Selma made it so vivid that Jane saw the whole tragedy before her very eyes.
"The real reason why they hate him," Selma went on, "is because he preaches up education and preaches down violence—and is building his party on intelligence instead of on force. The masters want the workingman who burns and kills and riots. They can shoot him down. They can make people accept any tyranny in preference to the danger of fire and murder let loose. But Victor is teaching the workingmen to stop playing the masters' game for them. No wonder they hate him! He makes them afraid of the day when the united workingmen will have their way by organizing and voting. And they know that if Victor Dorn lives, that day will come in this city very, very soon." Selma saw Davy Hull, impatient at his long wait, advancing toward them. She said: "You will talk to your father?"

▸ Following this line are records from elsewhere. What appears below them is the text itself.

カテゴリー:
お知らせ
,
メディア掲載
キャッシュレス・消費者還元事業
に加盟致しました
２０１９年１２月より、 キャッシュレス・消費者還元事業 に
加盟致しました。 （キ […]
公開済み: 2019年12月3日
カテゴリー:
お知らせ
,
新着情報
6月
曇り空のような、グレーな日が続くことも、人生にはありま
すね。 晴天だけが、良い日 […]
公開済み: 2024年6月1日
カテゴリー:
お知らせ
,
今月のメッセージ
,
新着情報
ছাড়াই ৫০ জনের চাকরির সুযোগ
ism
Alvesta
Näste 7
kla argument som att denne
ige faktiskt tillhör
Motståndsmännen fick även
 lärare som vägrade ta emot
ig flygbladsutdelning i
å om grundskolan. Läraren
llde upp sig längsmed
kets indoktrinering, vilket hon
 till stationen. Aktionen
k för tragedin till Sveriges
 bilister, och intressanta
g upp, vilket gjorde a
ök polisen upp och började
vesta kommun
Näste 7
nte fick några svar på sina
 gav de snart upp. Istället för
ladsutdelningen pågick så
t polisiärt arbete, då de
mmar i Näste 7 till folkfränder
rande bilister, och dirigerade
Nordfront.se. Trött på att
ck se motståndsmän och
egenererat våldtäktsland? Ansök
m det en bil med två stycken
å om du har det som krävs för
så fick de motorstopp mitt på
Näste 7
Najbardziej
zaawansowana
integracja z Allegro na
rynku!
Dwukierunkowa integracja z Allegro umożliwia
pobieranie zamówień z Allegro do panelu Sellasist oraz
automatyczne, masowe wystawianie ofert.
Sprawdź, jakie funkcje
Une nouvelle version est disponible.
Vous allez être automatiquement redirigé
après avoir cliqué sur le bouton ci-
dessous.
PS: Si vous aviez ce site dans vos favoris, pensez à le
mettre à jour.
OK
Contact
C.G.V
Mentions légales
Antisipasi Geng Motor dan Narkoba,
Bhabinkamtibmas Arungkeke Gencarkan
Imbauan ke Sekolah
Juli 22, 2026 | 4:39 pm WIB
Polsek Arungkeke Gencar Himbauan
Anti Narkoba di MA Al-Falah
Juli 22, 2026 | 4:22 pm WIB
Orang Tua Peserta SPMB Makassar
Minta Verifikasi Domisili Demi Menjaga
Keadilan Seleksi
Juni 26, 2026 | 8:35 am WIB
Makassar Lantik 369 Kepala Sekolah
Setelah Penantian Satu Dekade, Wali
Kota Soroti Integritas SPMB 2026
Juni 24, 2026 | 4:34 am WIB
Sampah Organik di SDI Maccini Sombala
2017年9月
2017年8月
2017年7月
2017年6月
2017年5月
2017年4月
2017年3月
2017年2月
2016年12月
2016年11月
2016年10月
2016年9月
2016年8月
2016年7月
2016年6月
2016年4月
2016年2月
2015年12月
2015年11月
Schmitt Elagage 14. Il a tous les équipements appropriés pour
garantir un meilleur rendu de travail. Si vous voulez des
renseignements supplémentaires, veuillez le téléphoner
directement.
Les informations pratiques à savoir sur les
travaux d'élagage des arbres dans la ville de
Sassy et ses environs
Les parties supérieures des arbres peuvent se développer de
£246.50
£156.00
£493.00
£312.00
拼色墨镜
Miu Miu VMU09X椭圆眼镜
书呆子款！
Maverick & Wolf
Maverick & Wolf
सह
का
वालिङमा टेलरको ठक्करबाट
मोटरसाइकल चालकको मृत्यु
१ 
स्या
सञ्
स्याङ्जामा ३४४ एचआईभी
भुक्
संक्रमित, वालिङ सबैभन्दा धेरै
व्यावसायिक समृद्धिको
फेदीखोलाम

"Yes," said Jane. "And I assure you he will do what he can. You don't know him, Miss Gordon."
"I know he loves you—I know he MUST love you," said Selma. "Now, I must go. Good-by. I knew you would be glad of the chance to do something worth while."
Jane had been rather expecting to be thanked for her generosity and goodness. Selma's remark seemed at first blush an irritating attempt to shift a favor asked into a favor given. But it was impossible for her to fail to see Selma's sensible statement of the actual truth. So, she said honestly:
"Thank you for coming, Miss Gordon. I am glad of the chance."
They shook hands. Selma, holding her hand, looked up at her, suddenly kissed her. Jane returned the kiss. David Hull, advancing with his gaze upon them, stopped short. Selma, without a glance—because without a thought—in his direction, hastened away.
When David rejoined Jane, she was gazing tenderly after the small, graceful figure moving toward the distant entrance gates. Said David:
"I think that girl has got you hypnotized."
Jane laughed and sent him home. "I'm busy," she said. "I've got something to do, at last."